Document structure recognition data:
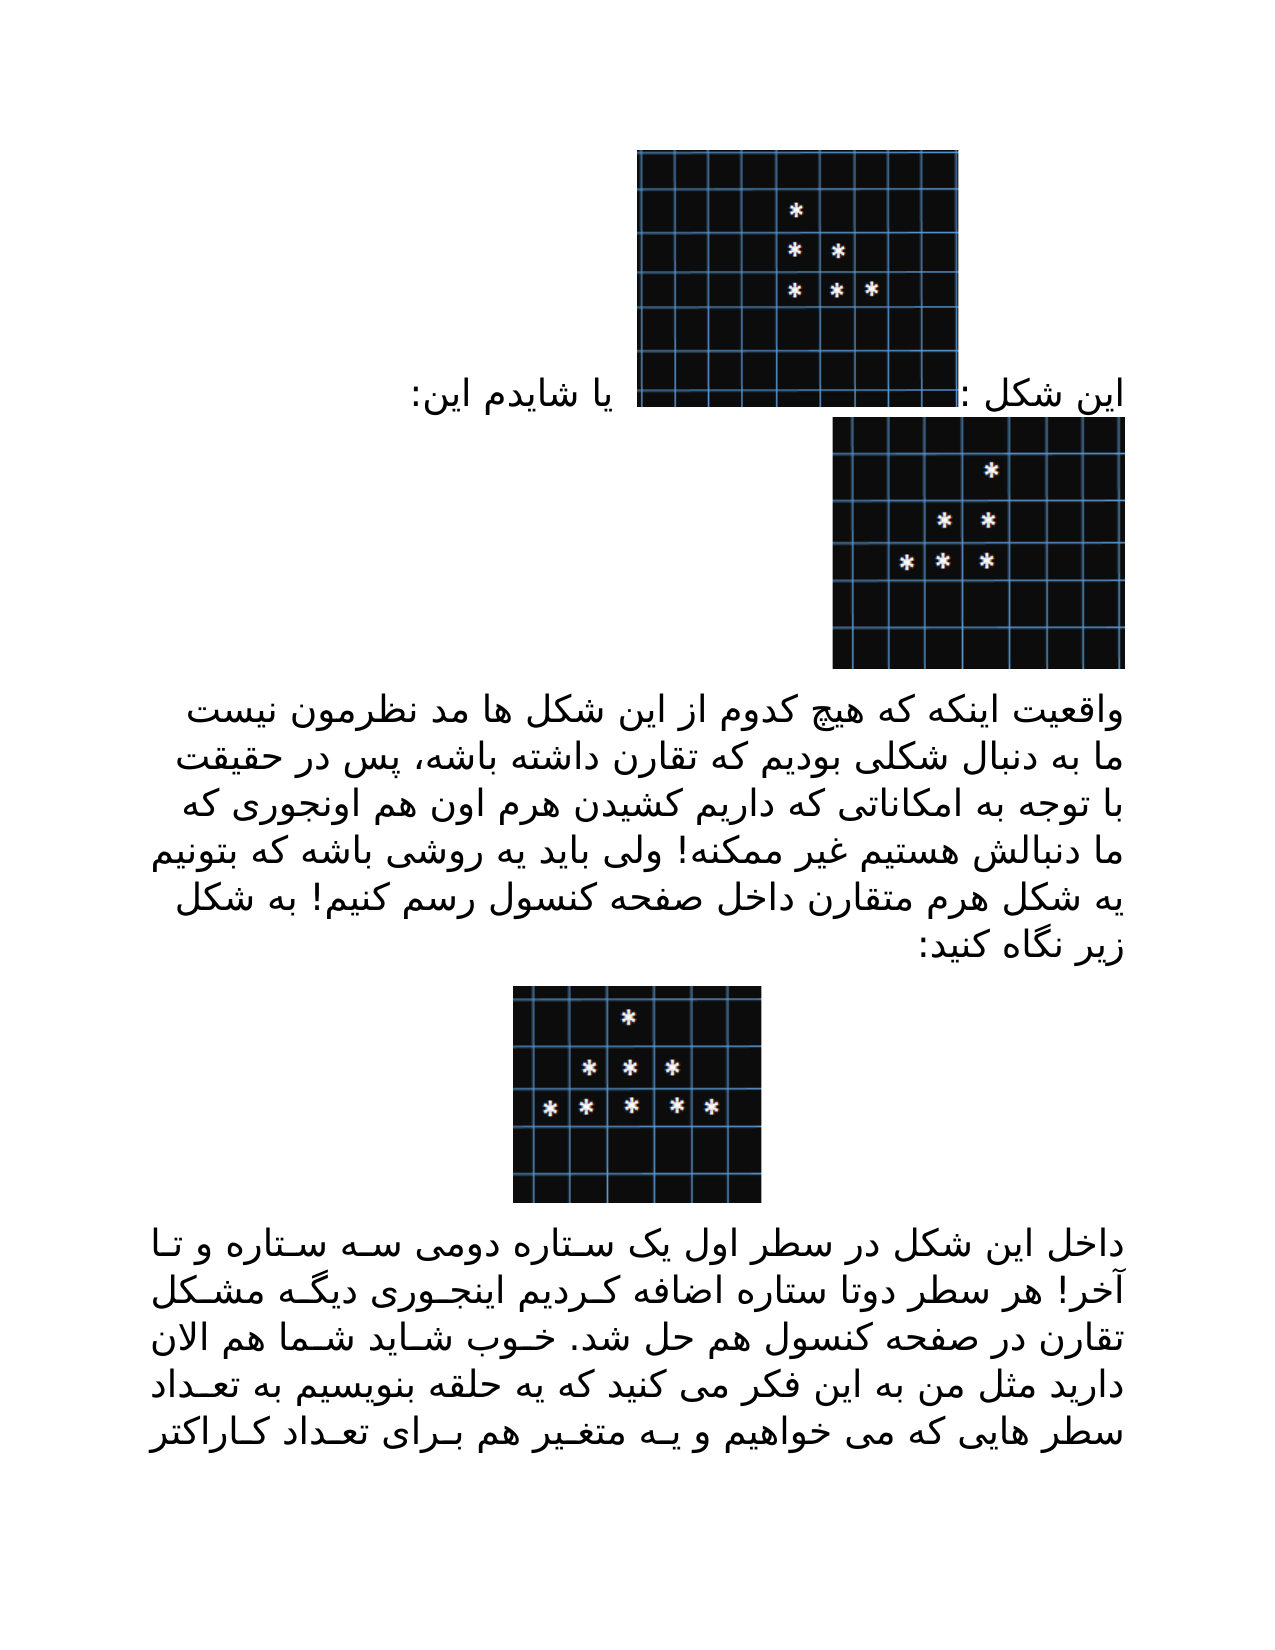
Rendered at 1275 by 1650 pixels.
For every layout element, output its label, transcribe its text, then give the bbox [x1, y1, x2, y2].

picture [832, 417, 1125, 669]
text واقعیت اینکه که هیچ کدوم از این شکل ها مد نظرمون نیست ما به دنبال شکلی بودیم که تقارن داشته باشه، پس در حقیقت با توجه به امکاناتی که داریم کشیدن هرم اون هم اونجوری که ما دنبالش هستیم غیر ممکنه! ولی باید یه روشی باشه که بتونیم یه شکل هرم متقارن داخل صفحه کنسول رسم کنیم! به شکل زیر نگاه کنید: [150, 688, 1125, 967]
text این شکل : یا شایدم این: [150, 150, 1125, 669]
picture [637, 150, 959, 407]
picture [513, 986, 762, 1203]
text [150, 1221, 1125, 1453]
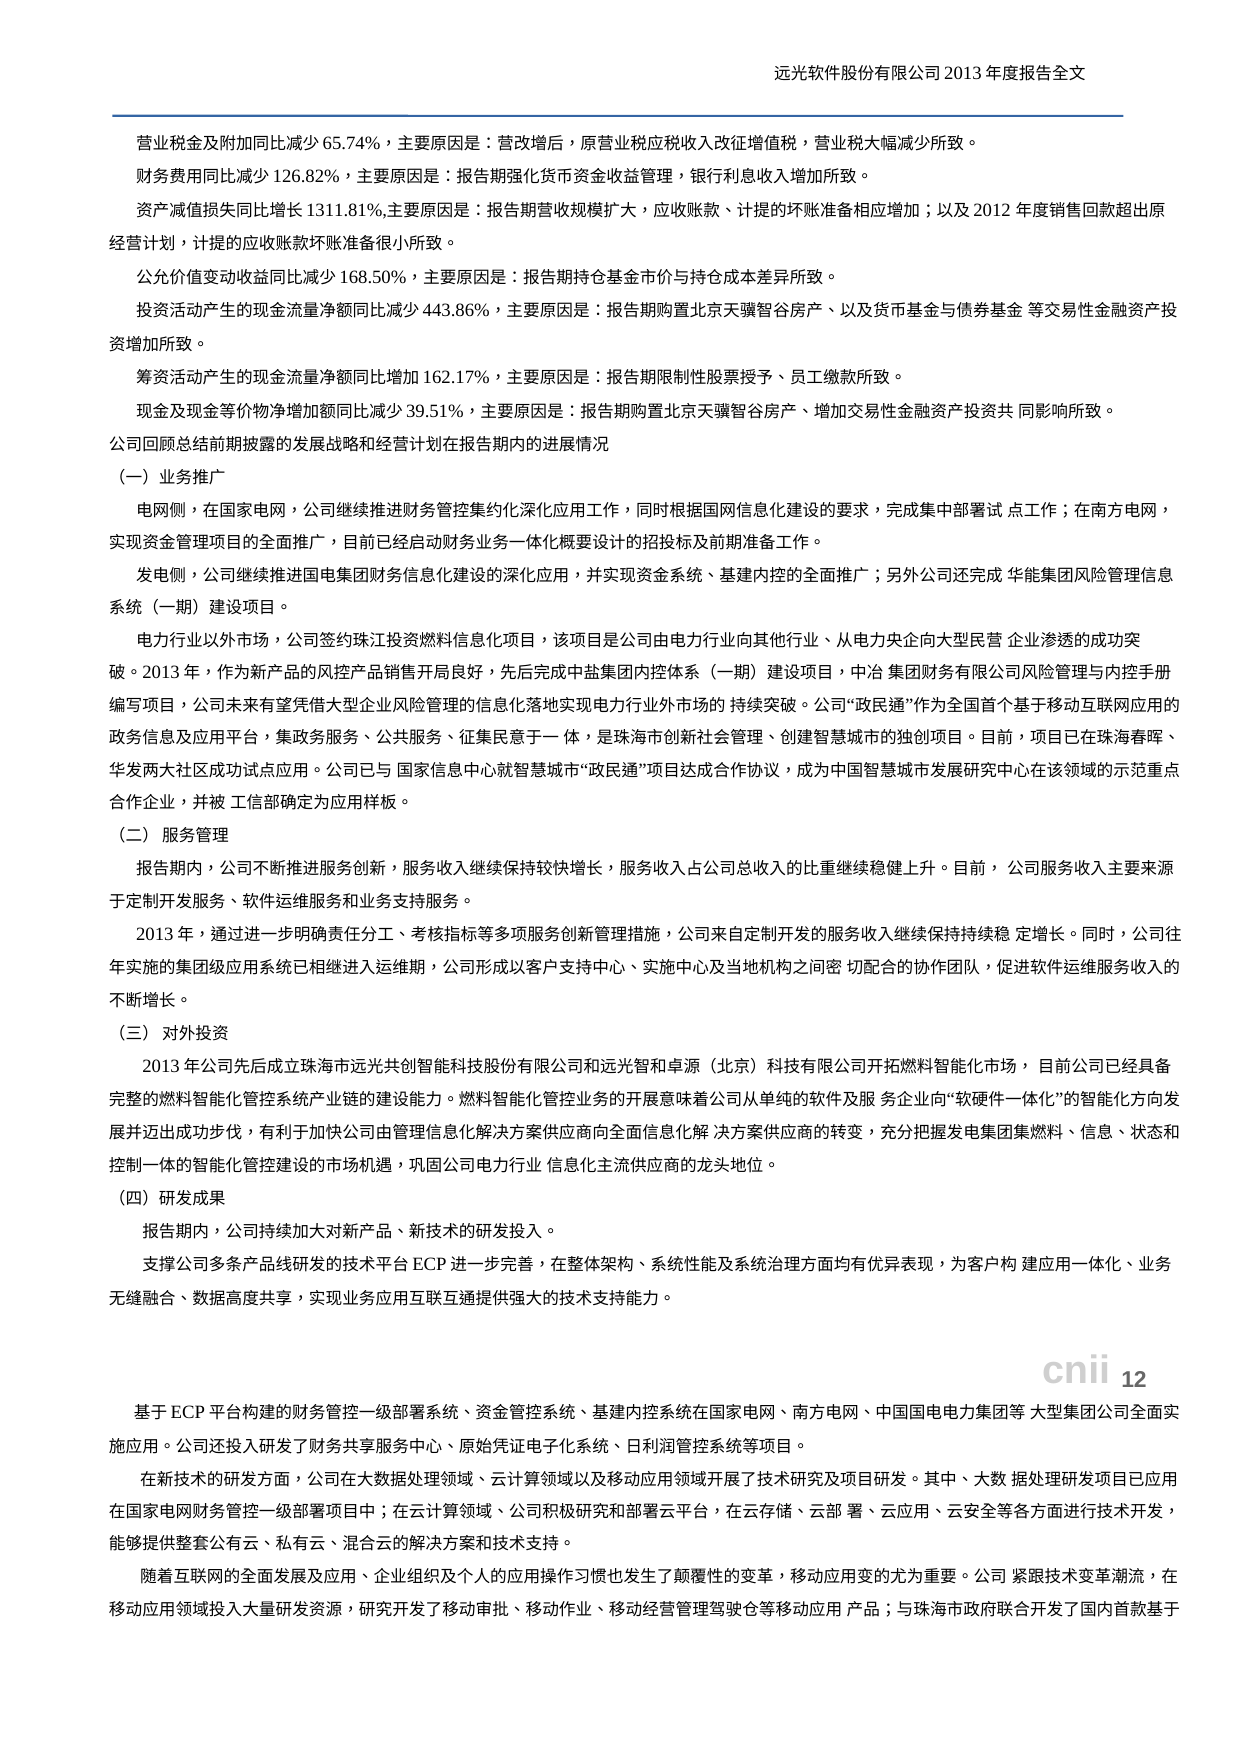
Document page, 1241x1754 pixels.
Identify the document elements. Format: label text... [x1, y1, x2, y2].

text 电力行业以外市场，公司签约珠江投资燃料信息化项目，该项目是公司由电力行业向其他行业、从电力央企向大型民营 企业渗透的成功突破。2013年，作为新产品的风控产品销售开局良好，先后完成中盐集团内控体系（一期）建设项目，中冶 集团财务有限公司风险管理与内控手册编写项目，公司未来有望凭借大型企业风险管理的信息化落地实现电力行业外市场的 持续突破。公司“政民通”作为全国首个基于移动互联网应用的政务信息及应用平台，集政务服务、公共服务、征集民意于一 体，是珠海市创新社会管理、创建智慧城市的独创项目。目前，项目已在珠海春晖、华发两大社区成功试点应用。公司已与 国家信息中心就智慧城市“政民通”项目达成合作协议，成为中国智慧城市发展研究中心在该领域的示范重点合作企业，并被 工信部确定为应用样板。 [109, 620, 1182, 815]
text （三） 对外投资 [109, 1013, 1182, 1046]
text 报告期内，公司不断推进服务创新，服务收入继续保持较快增长，服务收入占公司总收入的比重继续稳健上升。目前， 公司服务收入主要来源于定制开发服务、软件运维服务和业务支持服务。 [109, 848, 1182, 914]
text 2013年，通过进一步明确责任分工、考核指标等多项服务创新管理措施，公司来自定制开发的服务收入继续保持持续稳 定增长。同时，公司往年实施的集团级应用系统已相继进入运维期，公司形成以客户支持中心、实施中心及当地机构之间密 切配合的协作团队，促进软件运维服务收入的不断增长。 [109, 914, 1182, 1013]
text cnii 12 [109, 1347, 1146, 1392]
text 发电侧，公司继续推进国电集团财务信息化建设的深化应用，并实现资金系统、基建内控的全面推广；另外公司还完成 华能集团风险管理信息系统（一期）建设项目。 [109, 555, 1182, 620]
text 公司回顾总结前期披露的发展战略和经营计划在报告期内的进展情况 [109, 424, 1182, 457]
text 基于ECP平台构建的财务管控一级部署系统、资金管控系统、基建内控系统在国家电网、南方电网、中国国电电力集团等 大型集团公司全面实施应用。公司还投入研发了财务共享服务中心、原始凭证电子化系统、日利润管控系统等项目。 [109, 1392, 1182, 1459]
text 在新技术的研发方面，公司在大数据处理领域、云计算领域以及移动应用领域开展了技术研究及项目研发。其中、大数 据处理研发项目已应用在国家电网财务管控一级部署项目中；在云计算领域、公司积极研究和部署云平台，在云存储、云部 署、云应用、云安全等各方面进行技术开发，能够提供整套公有云、私有云、混合云的解决方案和技术支持。 [109, 1459, 1182, 1556]
text 支撑公司多条产品线研发的技术平台ECP进一步完善，在整体架构、系统性能及系统治理方面均有优异表现，为客户构 建应用一体化、业务无缝融合、数据高度共享，实现业务应用互联互通提供强大的技术支持能力。 [109, 1244, 1182, 1311]
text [109, 1556, 1182, 1622]
text （一）业务推广 [109, 457, 1182, 490]
text 报告期内，公司持续加大对新产品、新技术的研发投入。 [109, 1211, 1182, 1244]
text 资产减值损失同比增长1311.81%,主要原因是：报告期营收规模扩大，应收账款、计提的坏账准备相应增加；以及2012 年度销售回款超出原经营计划，计提的应收账款坏账准备很小所致。 [109, 189, 1182, 256]
text 投资活动产生的现金流量净额同比减少443.86%，主要原因是：报告期购置北京天骥智谷房产、以及货币基金与债券基金 等交易性金融资产投资增加所致。 [109, 290, 1182, 357]
text 现金及现金等价物净增加额同比减少39.51%，主要原因是：报告期购置北京天骥智谷房产、增加交易性金融资产投资共 同影响所致。 [109, 391, 1182, 424]
text （四）研发成果 [109, 1178, 1182, 1211]
text 2013年公司先后成立珠海市远光共创智能科技股份有限公司和远光智和卓源（北京）科技有限公司开拓燃料智能化市场， 目前公司已经具备完整的燃料智能化管控系统产业链的建设能力。燃料智能化管控业务的开展意味着公司从单纯的软件及服 务企业向“软硬件一体化”的智能化方向发展并迈出成功步伐，有利于加快公司由管理信息化解决方案供应商向全面信息化解 决方案供应商的转变，充分把握发电集团集燃料、信息、状态和控制一体的智能化管控建设的市场机遇，巩固公司电力行业 信息化主流供应商的龙头地位。 [109, 1046, 1182, 1178]
text （二） 服务管理 [109, 815, 1182, 848]
text 电网侧，在国家电网，公司继续推进财务管控集约化深化应用工作，同时根据国网信息化建设的要求，完成集中部署试 点工作；在南方电网，实现资金管理项目的全面推广，目前已经启动财务业务一体化概要设计的招投标及前期准备工作。 [109, 490, 1182, 555]
text 公允价值变动收益同比减少168.50%，主要原因是：报告期持仓基金市价与持仓成本差异所致。 [109, 256, 1182, 290]
text 筹资活动产生的现金流量净额同比增加162.17%，主要原因是：报告期限制性股票授予、员工缴款所致。 [109, 357, 1182, 391]
text 财务费用同比减少126.82%，主要原因是：报告期强化货币资金收益管理，银行利息收入增加所致。 [109, 156, 1182, 189]
text 营业税金及附加同比减少65.74%，主要原因是：营改增后，原营业税应税收入改征增值税，营业税大幅减少所致。 [109, 122, 1182, 156]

* **Task goal**
Copy out all the data above exactly, minus the images.

* **Answer space**
Rendered at 1275 by 1650 pixels.
For every layout element, output its label, transcribe its text, then give the bbox [x1, y1, x2, y2].

picture [832, 417, 1125, 669]
text واقعیت اینکه که هیچ کدوم از این شکل ها مد نظرمون نیست ما به دنبال شکلی بودیم که تقارن داشته باشه، پس در حقیقت با توجه به امکاناتی که داریم کشیدن هرم اون هم اونجوری که ما دنبالش هستیم غیر ممکنه! ولی باید یه روشی باشه که بتونیم یه شکل هرم متقارن داخل صفحه کنسول رسم کنیم! به شکل زیر نگاه کنید: [150, 688, 1125, 967]
text این شکل : یا شایدم این: [150, 150, 1125, 669]
picture [637, 150, 959, 407]
picture [513, 986, 762, 1203]
text [150, 1221, 1125, 1453]
Document page, 1241x1754 pixels.
Identify the document elements. Format: label text... [x1, y1, x2, y2].

text 电力行业以外市场，公司签约珠江投资燃料信息化项目，该项目是公司由电力行业向其他行业、从电力央企向大型民营 企业渗透的成功突破。2013年，作为新产品的风控产品销售开局良好，先后完成中盐集团内控体系（一期）建设项目，中冶 集团财务有限公司风险管理与内控手册编写项目，公司未来有望凭借大型企业风险管理的信息化落地实现电力行业外市场的 持续突破。公司“政民通”作为全国首个基于移动互联网应用的政务信息及应用平台，集政务服务、公共服务、征集民意于一 体，是珠海市创新社会管理、创建智慧城市的独创项目。目前，项目已在珠海春晖、华发两大社区成功试点应用。公司已与 国家信息中心就智慧城市“政民通”项目达成合作协议，成为中国智慧城市发展研究中心在该领域的示范重点合作企业，并被 工信部确定为应用样板。 [109, 620, 1182, 815]
text （三） 对外投资 [109, 1013, 1182, 1046]
text 报告期内，公司不断推进服务创新，服务收入继续保持较快增长，服务收入占公司总收入的比重继续稳健上升。目前， 公司服务收入主要来源于定制开发服务、软件运维服务和业务支持服务。 [109, 848, 1182, 914]
text 2013年，通过进一步明确责任分工、考核指标等多项服务创新管理措施，公司来自定制开发的服务收入继续保持持续稳 定增长。同时，公司往年实施的集团级应用系统已相继进入运维期，公司形成以客户支持中心、实施中心及当地机构之间密 切配合的协作团队，促进软件运维服务收入的不断增长。 [109, 914, 1182, 1013]
text cnii 12 [109, 1347, 1146, 1392]
text 发电侧，公司继续推进国电集团财务信息化建设的深化应用，并实现资金系统、基建内控的全面推广；另外公司还完成 华能集团风险管理信息系统（一期）建设项目。 [109, 555, 1182, 620]
text 公司回顾总结前期披露的发展战略和经营计划在报告期内的进展情况 [109, 424, 1182, 457]
text 基于ECP平台构建的财务管控一级部署系统、资金管控系统、基建内控系统在国家电网、南方电网、中国国电电力集团等 大型集团公司全面实施应用。公司还投入研发了财务共享服务中心、原始凭证电子化系统、日利润管控系统等项目。 [109, 1392, 1182, 1459]
text 在新技术的研发方面，公司在大数据处理领域、云计算领域以及移动应用领域开展了技术研究及项目研发。其中、大数 据处理研发项目已应用在国家电网财务管控一级部署项目中；在云计算领域、公司积极研究和部署云平台，在云存储、云部 署、云应用、云安全等各方面进行技术开发，能够提供整套公有云、私有云、混合云的解决方案和技术支持。 [109, 1459, 1182, 1556]
text 支撑公司多条产品线研发的技术平台ECP进一步完善，在整体架构、系统性能及系统治理方面均有优异表现，为客户构 建应用一体化、业务无缝融合、数据高度共享，实现业务应用互联互通提供强大的技术支持能力。 [109, 1244, 1182, 1311]
text [109, 1556, 1182, 1622]
text （一）业务推广 [109, 457, 1182, 490]
text 报告期内，公司持续加大对新产品、新技术的研发投入。 [109, 1211, 1182, 1244]
text 资产减值损失同比增长1311.81%,主要原因是：报告期营收规模扩大，应收账款、计提的坏账准备相应增加；以及2012 年度销售回款超出原经营计划，计提的应收账款坏账准备很小所致。 [109, 189, 1182, 256]
text 投资活动产生的现金流量净额同比减少443.86%，主要原因是：报告期购置北京天骥智谷房产、以及货币基金与债券基金 等交易性金融资产投资增加所致。 [109, 290, 1182, 357]
text 现金及现金等价物净增加额同比减少39.51%，主要原因是：报告期购置北京天骥智谷房产、增加交易性金融资产投资共 同影响所致。 [109, 391, 1182, 424]
text （四）研发成果 [109, 1178, 1182, 1211]
text 2013年公司先后成立珠海市远光共创智能科技股份有限公司和远光智和卓源（北京）科技有限公司开拓燃料智能化市场， 目前公司已经具备完整的燃料智能化管控系统产业链的建设能力。燃料智能化管控业务的开展意味着公司从单纯的软件及服 务企业向“软硬件一体化”的智能化方向发展并迈出成功步伐，有利于加快公司由管理信息化解决方案供应商向全面信息化解 决方案供应商的转变，充分把握发电集团集燃料、信息、状态和控制一体的智能化管控建设的市场机遇，巩固公司电力行业 信息化主流供应商的龙头地位。 [109, 1046, 1182, 1178]
text （二） 服务管理 [109, 815, 1182, 848]
text 电网侧，在国家电网，公司继续推进财务管控集约化深化应用工作，同时根据国网信息化建设的要求，完成集中部署试 点工作；在南方电网，实现资金管理项目的全面推广，目前已经启动财务业务一体化概要设计的招投标及前期准备工作。 [109, 490, 1182, 555]
text 公允价值变动收益同比减少168.50%，主要原因是：报告期持仓基金市价与持仓成本差异所致。 [109, 256, 1182, 290]
text 筹资活动产生的现金流量净额同比增加162.17%，主要原因是：报告期限制性股票授予、员工缴款所致。 [109, 357, 1182, 391]
text 财务费用同比减少126.82%，主要原因是：报告期强化货币资金收益管理，银行利息收入增加所致。 [109, 156, 1182, 189]
text 营业税金及附加同比减少65.74%，主要原因是：营改增后，原营业税应税收入改征增值税，营业税大幅减少所致。 [109, 122, 1182, 156]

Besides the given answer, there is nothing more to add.